There is some research to the first point, but almost none to the second point. Research by Deena Weisberg and Paul Bloom has looked to when and how children understand the separateness of fictional worlds. They conducted a study in which they asked preschool children about both fictional characters and real people. And then, they asked about the overlaps between those worlds. Specifically, children were asked to talk about a real friend they had at school, and then they were asked to talk about SpongeBob SquarePants and his friend Patrick. Finally, they were asked to talk about Batman. As adults, we know our friends are real, cartoon characters are fiction, and superheroes are also fiction, although from a different fictional world than the cartoon characters.
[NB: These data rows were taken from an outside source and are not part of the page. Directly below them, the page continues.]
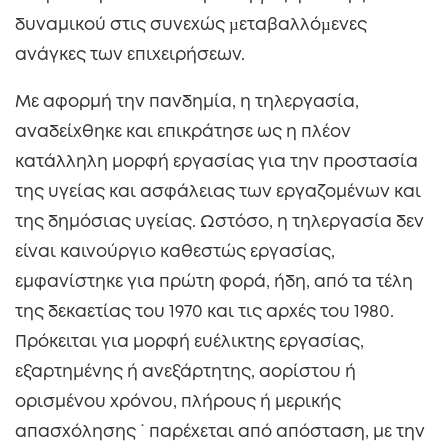
δυναμικού στις συνεχώς µεταβαλλόµενες
ανάγκες των επιχειρήσεων.
Με αφορμή την πανδημία, η τηλεργασία,
αναδείχθηκε και επικράτησε ως η πλέον
κατάλληλη μορφή εργασίας για την προστασία
της υγείας και ασφάλειας των εργαζομένων και
της δημόσιας υγείας. Ωστόσο, η τηλεργασία δεν
είναι καινούργιο καθεστώς εργασίας,
εμφανίστηκε για πρώτη φορά, ήδη, από τα τέλη
της δεκαετίας του 1970 και τις αρχές του 1980.
Πρόκειται για μορφή ευέλικτης εργασίας,
εξαρτημένης ή ανεξάρτητης, αορίστου ή
ορισμένου χρόνου, πλήρους ή μερικής
απασχόλησης ˙ παρέχεται από απόσταση, με την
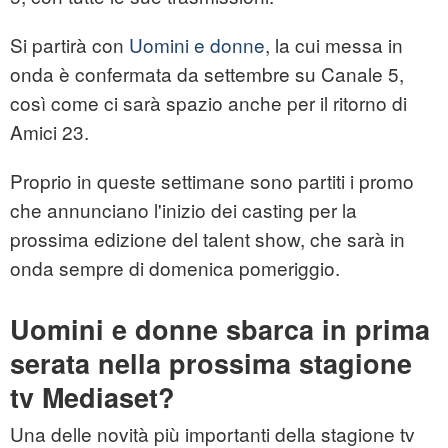
Si partirà con
Uomini e donne
, la cui messa in
onda è confermata da settembre su Canale 5,
così come ci sarà spazio anche per il ritorno di
Amici 23.
Proprio in queste settimane sono partiti i promo
che annunciano l'inizio dei casting per la
prossima edizione del talent show, che sarà in
onda sempre di domenica pomeriggio.
Uomini e donne sbarca in prima
serata nella prossima stagione
tv Mediaset?
Una delle novità più importanti della stagione tv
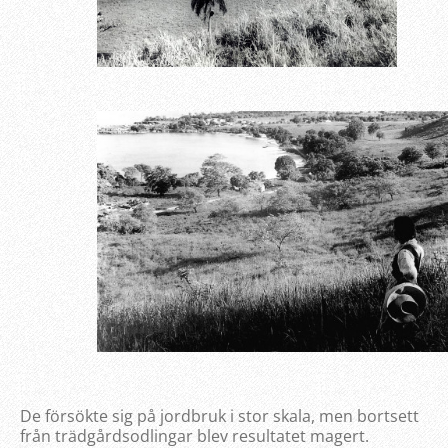
De försökte sig på jordbruk i stor skala, men bortsett
från trädgårdsodlingar blev resultatet magert.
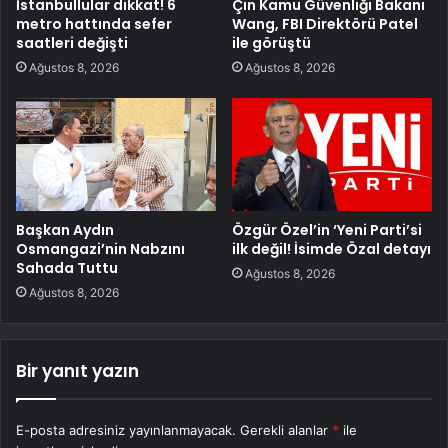
İstanbullular dikkat! 6
Çin Kamu Güvenliği Bakanı
metro hattında sefer
Wang, FBI Direktörü Patel
saatleri değişti
ile görüştü
Ağustos 8, 2026
Ağustos 8, 2026
Başkan Aydın
Özgür Özel’in ‘Yeni Parti’si
Osmangazi’nin Nabzını
ilk değil! İsimde Özal detayı
Sahada Tuttu
Ağustos 8, 2026
Ağustos 8, 2026
Bir yanıt yazın
E-posta adresiniz yayınlanmayacak.
Gerekli alanlar
*
ile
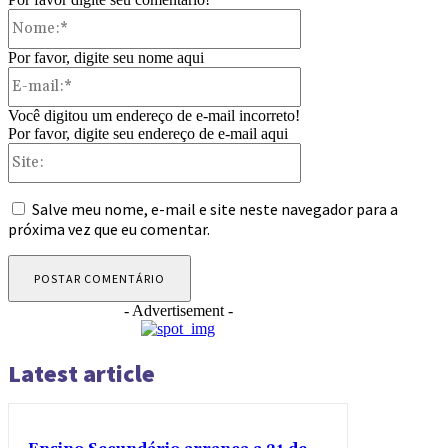
Nome:*
Por favor, digite seu nome aqui
E-
mail:*
Você digitou um endereço de e-mail incorreto!
Por favor, digite seu endereço de e-mail aqui
Site:
Salve meu nome, e-mail e site neste navegador para a
próxima vez que eu comentar.
- Advertisement -
Latest article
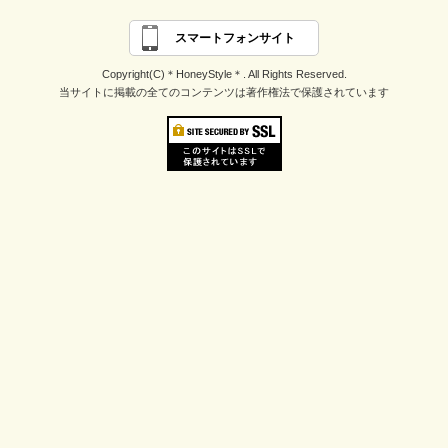
スマートフォンサイト
Copyright(C)＊HoneyStyle＊. All Rights Reserved.
当サイトに掲載の全てのコンテンツは著作権法で保護されています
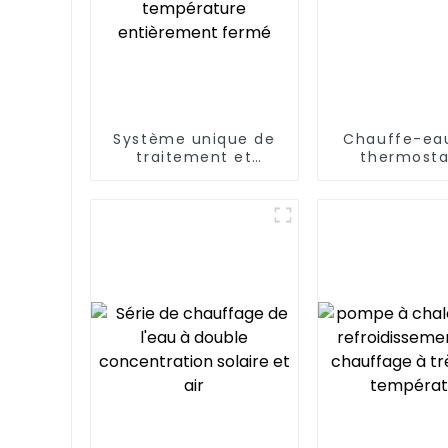
Système unique de
Chauffe-eau
traitement et
thermosta
d'élimination des
piscin
boues de séchage à
basse température
entièrement fermé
And children had the same intuitions. They know their friends are real. They know SpongeBob and Patrick are fiction, and that the two underwater dwellers are friends and think each other is real. And they know that Batman is also pretend, and, importantly, that Batman and SpongeBob don’t know each other. By three years old. So despite the strangeness of having Spiderman, or rather, multiple Spidermen, introduce “Annie”, it may have not actually caused confusion.

What we still don’t know is whether and when children understand that these are real people, with lives that continue after they take off their makeup and mic-packs, doing the introducing. That despite the fact that “Velma Kelly” seems to continue to exist outside of her proscenium stage, up Sixth Avenue, and into Radio City Music Hall, the woman playing Velma will eventually take off her high heels and go home to her 21st century apartment. There has been a bit of previous research showing that children believe the characters from Sesame Street continue to exist even when the television is off. But no one, to my knowledge, has asked directly whether children think that there are lives being led by characters that we as audience members don’t know about. Or, if children understand that the “character” stops existing as an embodied person when the actor takes off her make up or removes his costume. Hopefully as work in my lab continues over the next few years, we will start to answer these questions.

Although in the end, it’s probably best if we don’t think about this too deeply. Just enjoy the spectacle and smile at the notion of Simba from the Lion King introducing “Pippin”.